In good loam soils, small soil particles adhere together to form larger particles or aggregates. This arrangement of soil particles into aggregates is termed the soil structure. Structure resulting from small porous aggregates is highly desirable since it blends the desirable qualities of looseness, drainage, and aeration with water and mineral retention. In the bare hand, good loam soil feels like short pastry dough. This may explain why such a structure is often referred to as a crumb structure or a granular structure.
Since the granular structure of soil is a desirable attribute, resulting in high-quality horticultural and field crops, it is important to understand how such soil structure develops and can be encouraged.

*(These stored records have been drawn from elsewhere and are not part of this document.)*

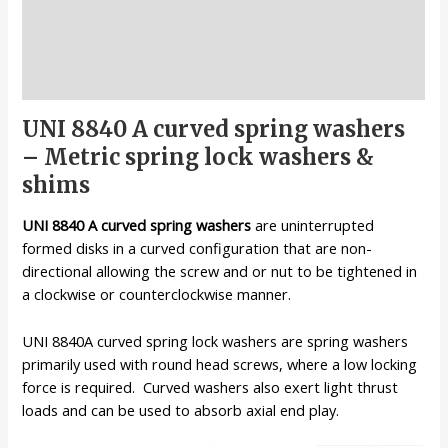
Description
Additional information
Reviews (0)
UNI 8840 A curved spring washers
– Metric spring lock washers &
shims
UNI 8840 A curved spring washers
are uninterrupted
formed disks in a curved configuration that are non-
directional allowing the screw and or nut to be tightened in
a clockwise or counterclockwise manner.
UNI 8840A curved spring lock washers are spring washers
primarily used with round head screws, where a low locking
force is required. Curved washers also exert light thrust
loads and can be used to absorb axial end play.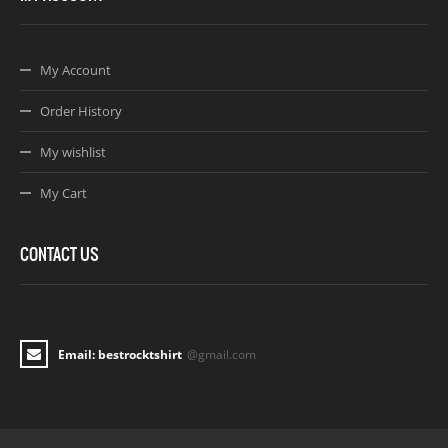
My Account
Order History
My wishlist
My Cart
CONTACT US
Email: bestrocktshirt
@gmail.com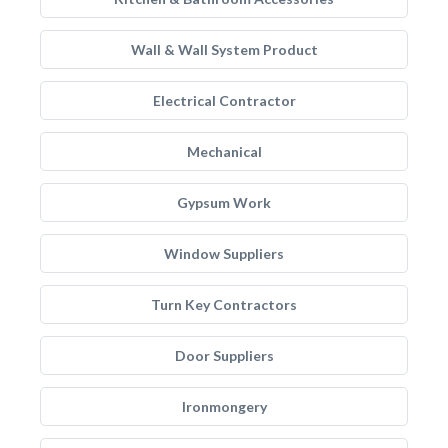
Wall & Wall System Product
Electrical Contractor
Mechanical
Gypsum Work
Window Suppliers
Turn Key Contractors
Door Suppliers
Ironmongery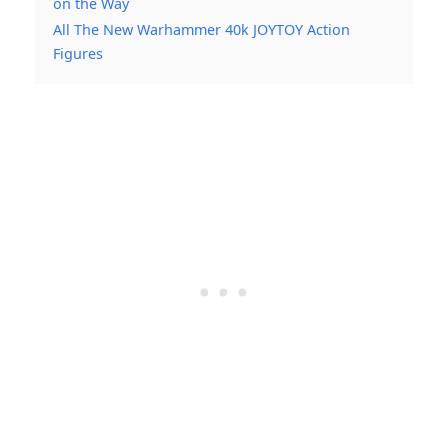
on the Way
All The New Warhammer 40k JOYTOY Action
Figures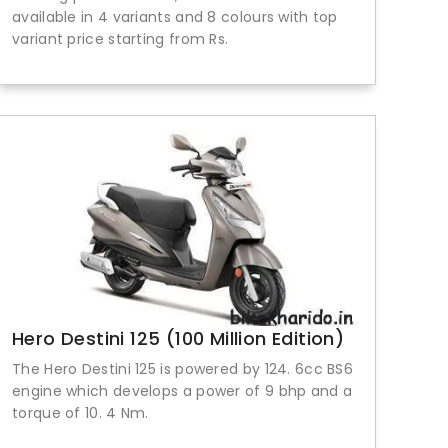
available in 4 variants and 8 colours with top
variant price starting from Rs.
Hero Destini 125 (100 Million Edition)
The Hero Destini 125 is powered by 124. 6cc BS6
engine which develops a power of 9 bhp and a
torque of 10. 4 Nm.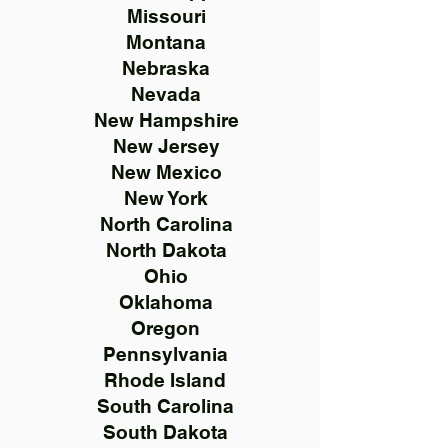
Missouri
Montana
Nebraska
Nevada
New Hampshire
New Jersey
New Mexico
New York
North Carolina
North Dakota
Ohio
Oklahoma
Oregon
Pennsylvania
Rhode Island
South Carolina
South Dakota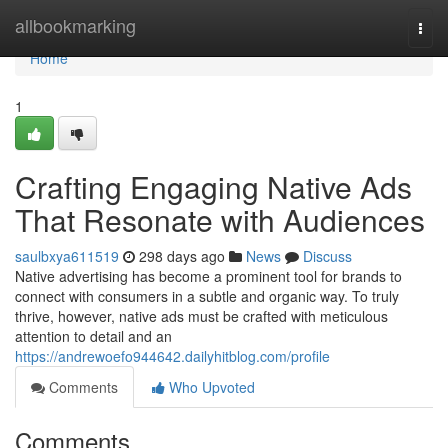
Home
allbookmarking
Togg
navi
Home
1
Crafting Engaging Native Ads
That Resonate with Audiences
saulbxya611519
298 days ago
News
Discuss
Native advertising has become a prominent tool for brands to
connect with consumers in a subtle and organic way. To truly
thrive, however, native ads must be crafted with meticulous
attention to detail and an
https://andrewoefo944642.dailyhitblog.com/profile
Comments
Who Upvoted
Comments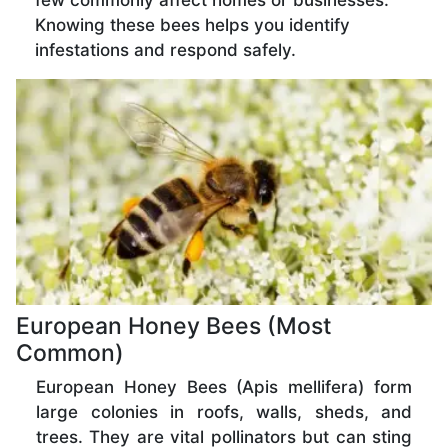
few commonly affect homes or businesses.
Knowing these bees helps you identify
infestations and respond safely.
European Honey Bees (Most
Common)
European Honey Bees (Apis mellifera) form
large colonies in roofs, walls, sheds, and
trees. They are vital pollinators but can sting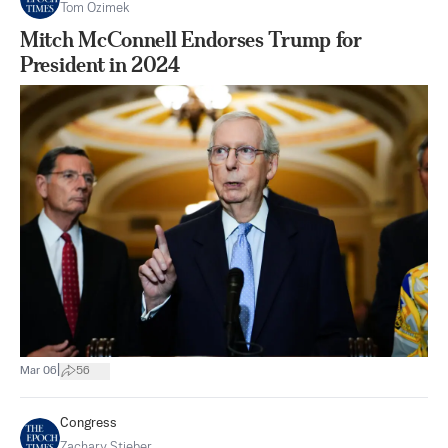
Tom Ozimek
Mitch McConnell Endorses Trump for
President in 2024
|
Mar 06
56
Congress
Zachary Stieber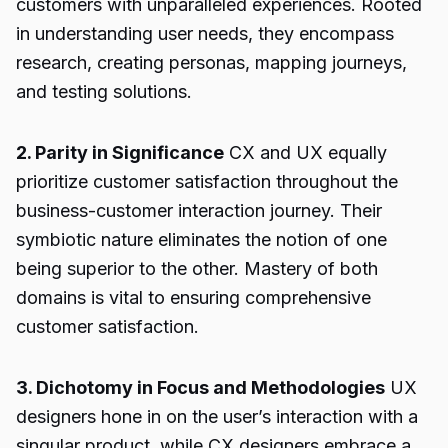
customers with unparalleled experiences. Rooted
in understanding user needs, they encompass
research, creating personas, mapping journeys,
and testing solutions.
2. Parity in Significance
CX and UX equally
prioritize customer satisfaction throughout the
business-customer interaction journey. Their
symbiotic nature eliminates the notion of one
being superior to the other. Mastery of both
domains is vital to ensuring comprehensive
customer satisfaction.
3. Dichotomy in Focus and Methodologies
UX
designers hone in on the user’s interaction with a
singular product, while CX designers embrace a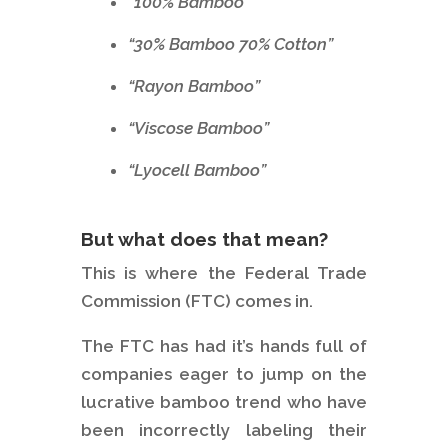
”100% Bamboo”
“30% Bamboo 70% Cotton”
“Rayon Bamboo”
“Viscose Bamboo”
“Lyocell Bamboo”
But what does that mean?
This is where the Federal Trade
Commission (FTC) comes in.
The FTC has had it’s hands full of
companies eager to jump on the
lucrative bamboo trend who have
been incorrectly labeling their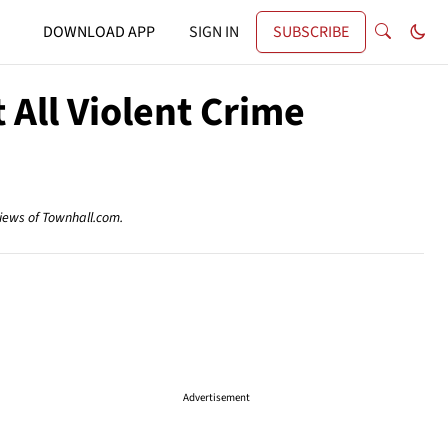
DOWNLOAD APP
SIGN IN
SUBSCRIBE
All Violent Crime
views of Townhall.com.
Advertisement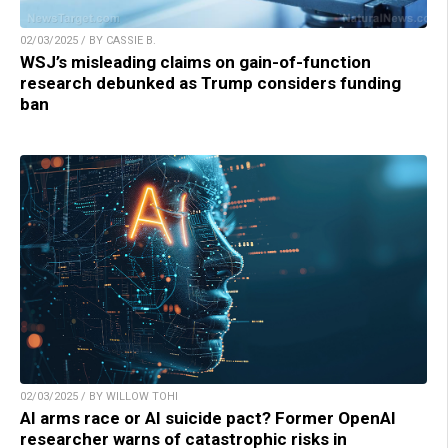
02/03/2025 / BY CASSIE B.
WSJ’s misleading claims on gain-of-function
research debunked as Trump considers funding
ban
02/03/2025 / BY WILLOW TOHI
AI arms race or AI suicide pact? Former OpenAI
researcher warns of catastrophic risks in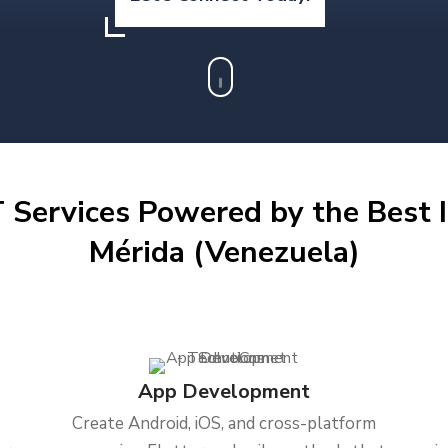
 Services Powered by the Best I
Mérida (Venezuela)
App Development
Create Android, iOS, and cross-platform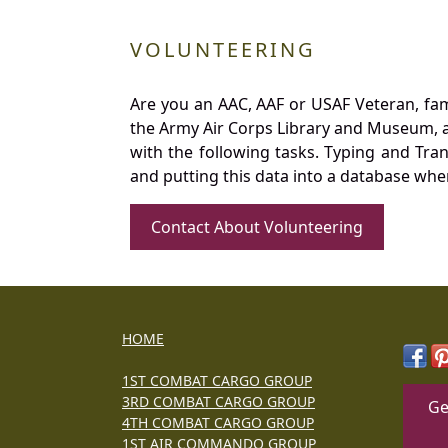
VOLUNTEERING
Are you an AAC, AAF or USAF Veteran, fa
the Army Air Corps Library and Museum, a 
with the following tasks. Typing and Tra
and putting this data into a database whe
Contact About Volunteering
HOME
1ST COMBAT CARGO GROUP
3RD COMBAT CARGO GROUP
Ge
4TH COMBAT CARGO GROUP
1ST AIR COMMANDO GROUP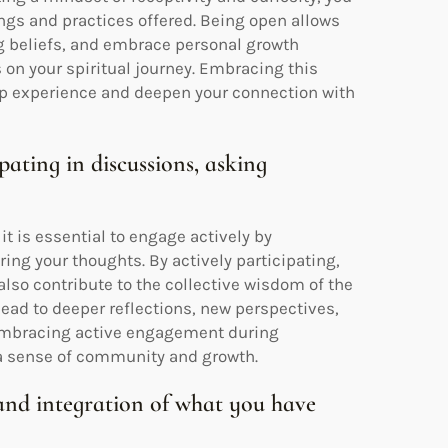
ngs and practices offered. Being open allows
ng beliefs, and embrace personal growth
 on your spiritual journey. Embracing this
p experience and deepen your connection with
ating in discussions, asking
t is essential to engage actively by
ing your thoughts. By actively participating,
lso contribute to the collective wisdom of the
ead to deeper reflections, new perspectives,
 Embracing active engagement during
 a sense of community and growth.
 and integration of what you have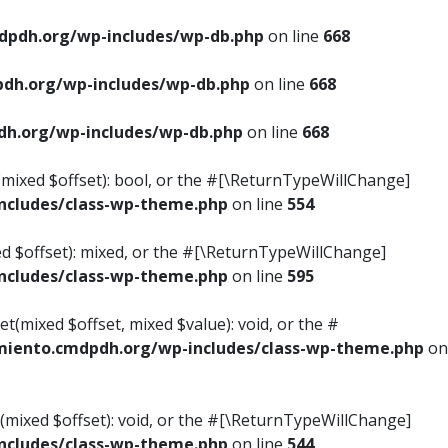
pdh.org/wp-includes/wp-db.php
on line
668
dh.org/wp-includes/wp-db.php
on line
668
h.org/wp-includes/wp-db.php
on line
668
s(mixed $offset): bool, or the #[\ReturnTypeWillChange]
cludes/class-wp-theme.php
on line
554
ed $offset): mixed, or the #[\ReturnTypeWillChange]
cludes/class-wp-theme.php
on line
595
t(mixed $offset, mixed $value): void, or the #
iento.cmdpdh.org/wp-includes/class-wp-theme.php
on
(mixed $offset): void, or the #[\ReturnTypeWillChange]
cludes/class-wp-theme.php
on line
544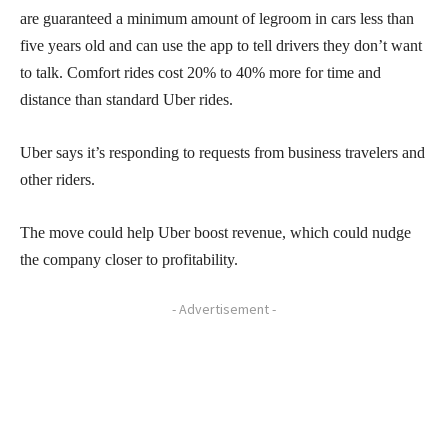
are guaranteed a minimum amount of legroom in cars less than
five years old and can use the app to tell drivers they don’t want
to talk. Comfort rides cost 20% to 40% more for time and
distance than standard Uber rides.
Uber says it’s responding to requests from business travelers and
other riders.
The move could help Uber boost revenue, which could nudge
the company closer to profitability.
- Advertisement -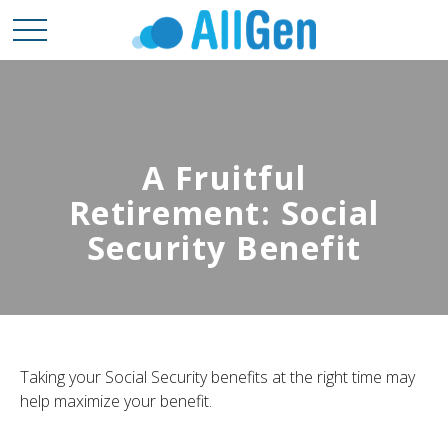
A Fruitful
Retirement: Social
Security Benefit
Taking your Social Security benefits at the right time may
help maximize your benefit.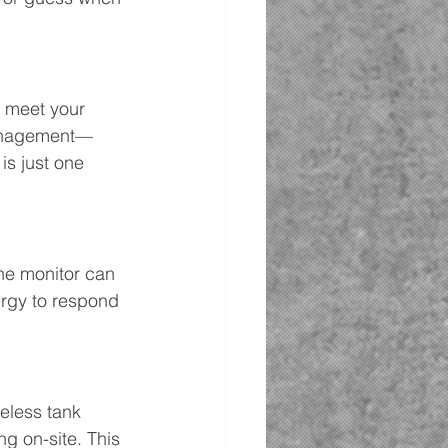
 meet your 
 management—
is just one 
the monitor can 
ergy to respond 
reless tank 
g on-site. This 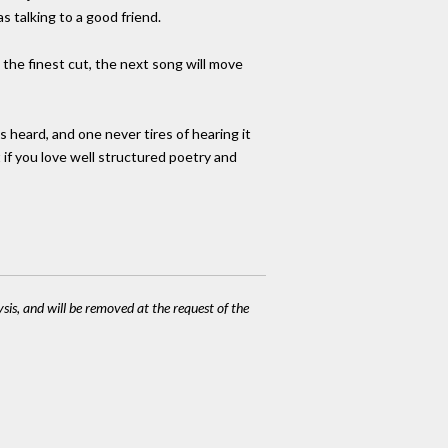
s talking to a good friend.
 the finest cut, the next song will move
s heard, and one never tires of hearing it
t if you love well structured poetry and
ysis, and will be removed at the request of the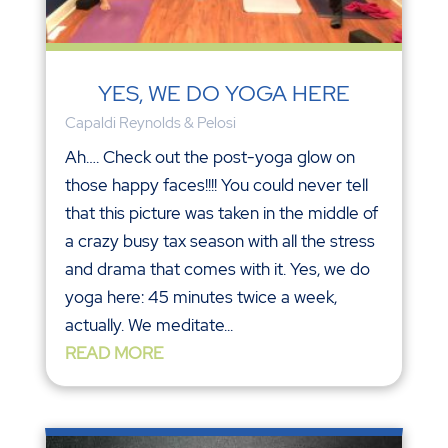
YES, WE DO YOGA HERE
Capaldi Reynolds & Pelosi
Ah…. Check out the post-yoga glow on
those happy faces!!!! You could never tell
that this picture was taken in the middle of
a crazy busy tax season with all the stress
and drama that comes with it. Yes, we do
yoga here: 45 minutes twice a week,
actually. We meditate...
READ MORE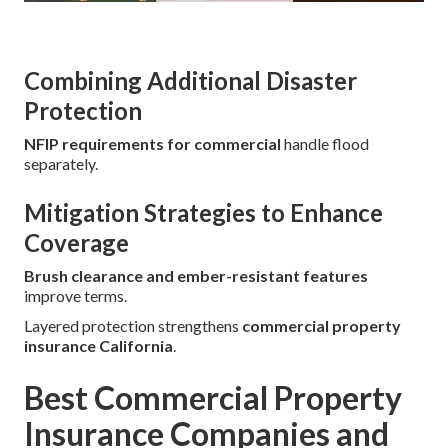
Combining Additional Disaster
Protection
NFIP requirements for commercial
handle flood
separately.
Mitigation Strategies to Enhance
Coverage
Brush clearance and ember-resistant features
improve terms.
Layered protection strengthens
commercial property
insurance California
.
Best Commercial Property
Insurance Companies and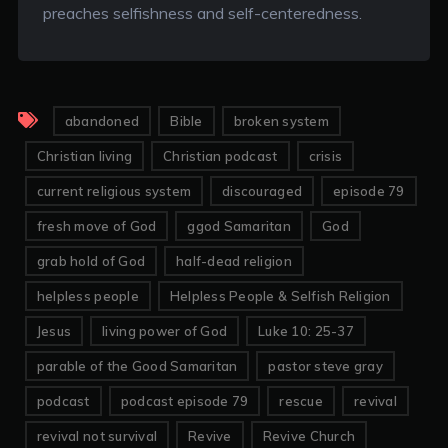
preaches selfishness and self-centeredness.
abandoned
Bible
broken system
Christian living
Christian podcast
crisis
current religious system
discouraged
episode 79
fresh move of God
ggod Samaritan
God
grab hold of God
half-dead religion
helpless people
Helpless People & Selfish Religion
Jesus
living power of God
Luke 10: 25-37
parable of the Good Samaritan
pastor steve gray
podcast
podcast episode 79
rescue
revival
revival not survival
Revive
Revive Church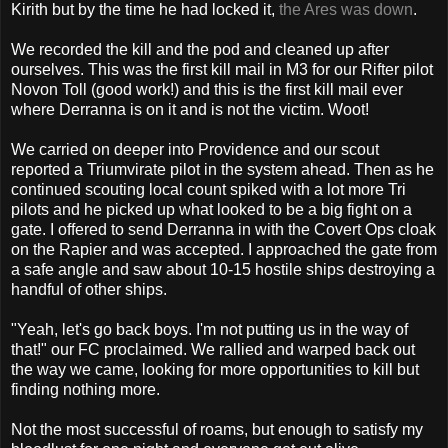
Kirith but by the time he had locked it,
the Ares was down
.
We recorded the kill and the pod and cleaned up after
ourselves. This was the first kill mail in M3 for our Rifter pilot
Novon Toll (good work!) and this is the first kill mail ever
where Derranna is on it and is not the victim. Woot!
We carried on deeper into Providence and our scout
reported a Triumvirate pilot in the system ahead. Then as he
continued scouting local count spiked with a lot more Tri
pilots and he picked up what looked to be a big fight on a
gate. I offered to send Derranna in with the Covert Ops cloak
on the Rapier and was accepted. I approached the gate from
a safe angle and saw about 10-15 hostile ships destroying a
handful of other ships.
"Yeah, let's go back boys. I'm not putting us in the way of
that!" our FC proclaimed. We rallied and warped back out
the way we came, looking for more opportunities to kill but
finding nothing more.
Not the most successful of roams, but enough to satisfy my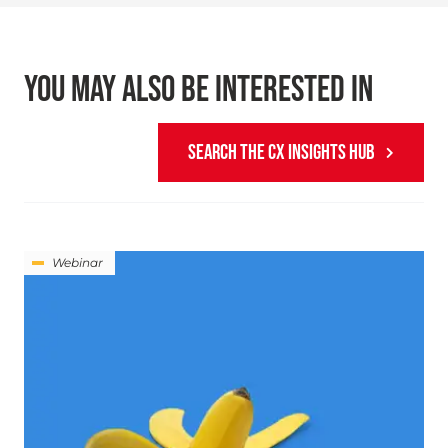
YOU MAY ALSO BE INTERESTED IN
SEARCH THE CX INSIGHTS HUB
Webinar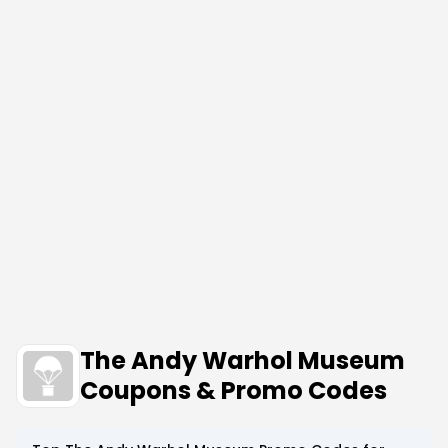
The Andy Warhol Museum
Coupons & Promo Codes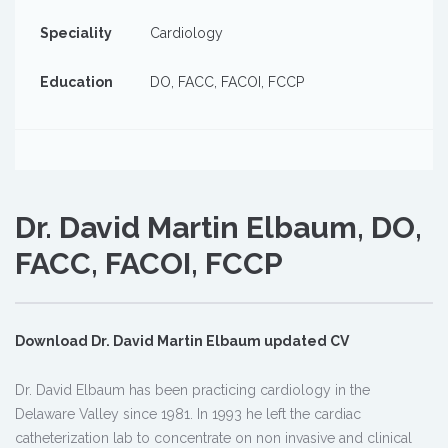
Speciality
Cardiology
Education
DO, FACC, FACOI, FCCP
Dr. David Martin Elbaum, DO,
FACC, FACOI, FCCP
Download Dr. David Martin Elbaum updated CV
Dr. David Elbaum has been practicing cardiology in the
Delaware Valley since 1981. In 1993 he left the cardiac
catheterization lab to concentrate on non invasive and clinical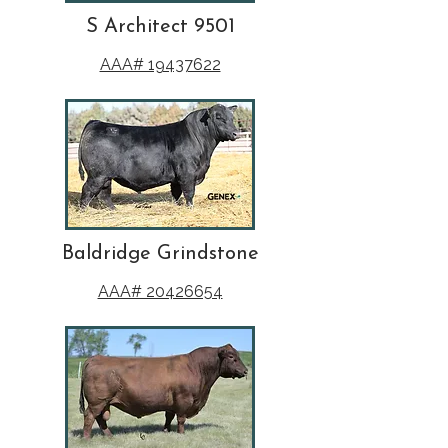
S Architect 9501
AAA# 19437622
Baldridge Grindstone
AAA# 20426654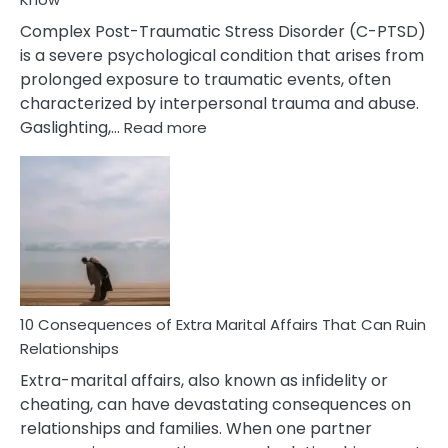
Complex Post-Traumatic Stress Disorder (C-PTSD)
is a severe psychological condition that arises from
prolonged exposure to traumatic events, often
characterized by interpersonal trauma and abuse.
:
Gaslighting,…
Read more
10
Complex
PTSD
Gaslighting
Symptoms
You
Didn’t
Know
10 Consequences of Extra Marital Affairs That Can Ruin
Relationships
Extra-marital affairs, also known as infidelity or
cheating, can have devastating consequences on
relationships and families. When one partner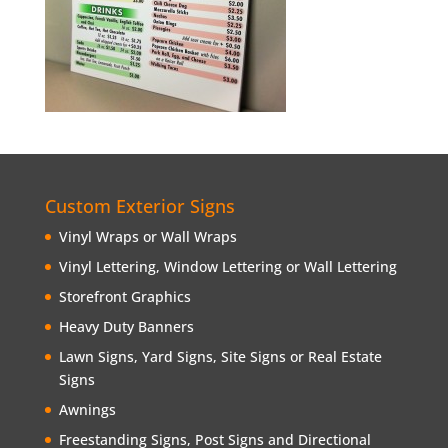
Custom Exterior Signs
Vinyl Wraps or Wall Wraps
Vinyl Lettering, Window Lettering or Wall Lettering
Storefront Graphics
Heavy Duty Banners
Lawn Signs, Yard Signs, Site Signs or Real Estate
Signs
Awnings
Freestanding Signs, Post Signs and Directional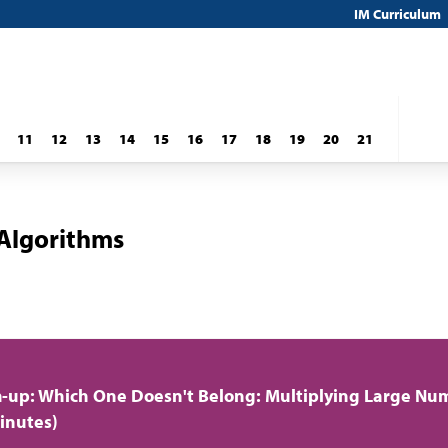
IM Curriculum
11
12
13
14
15
16
17
18
19
20
21
 Algorithms
up: Which One Doesn't Belong: Multiplying Large Nu
inutes)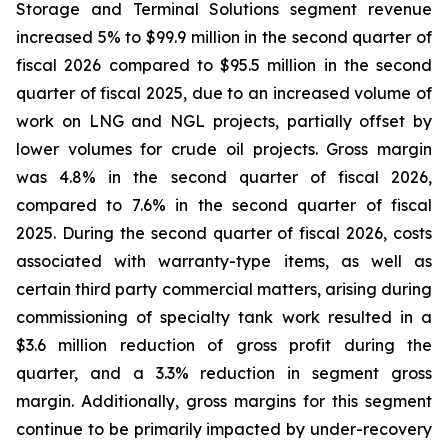
Storage and Terminal Solutions segment revenue
increased 5% to $99.9 million in the second quarter of
fiscal 2026 compared to $95.5 million in the second
quarter of fiscal 2025, due to an increased volume of
work on LNG and NGL projects, partially offset by
lower volumes for crude oil projects. Gross margin
was 4.8% in the second quarter of fiscal 2026,
compared to 7.6% in the second quarter of fiscal
2025. During the second quarter of fiscal 2026, costs
associated with warranty-type items, as well as
certain third party commercial matters, arising during
commissioning of specialty tank work resulted in a
$3.6 million reduction of gross profit during the
quarter, and a 3.3% reduction in segment gross
margin. Additionally, gross margins for this segment
continue to be primarily impacted by under-recovery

The most significant factor in the development of a granular structure is organic matter, including green manure, soil organisms, decomposing plant roots, and especially humus. The organic material and colloidal clay bind the small mineral particles together as crumb-like aggregates. Humus is highly significant as a binding agent.
The characteristics of organic matter have already been described briefly. When a field of grasses, weeds, and other herbaceous plants is turned under, the green manure represented by their plant parts is
rapidly acted on by organisms of the soil. Macrobial life, such as insects and earthworms, feed on the plant parts to obtain the chemical energy bound within them. Microbial life—principally algae, fungi, bacteria, and actinomycetes—may directly attack the decomposing plant parts or contribute indirectly through digesting the excretions of the mac – robes and the dead macrobes themselves.
The breakdown of dead plant tissue and other organic material by the microorganisms of the soil is accomplished with digestive enzymes in a manner similar to the way an animal’s stomach digests food. Some chemical compounds within the plant break down more quickly than others. The simple proteins, sugars, and starches decompose quickly; the more complex organic compounds, like lignin, a component of the cell wall, decompose more slowly. Eventually, though, all organic matter decomposes into either humus, energy, or a number of other end products including carbon dioxide, water, nitrates, phosphates, sulfates, and calcium compounds. The energy release explains why the temperature rises inside a compost pile.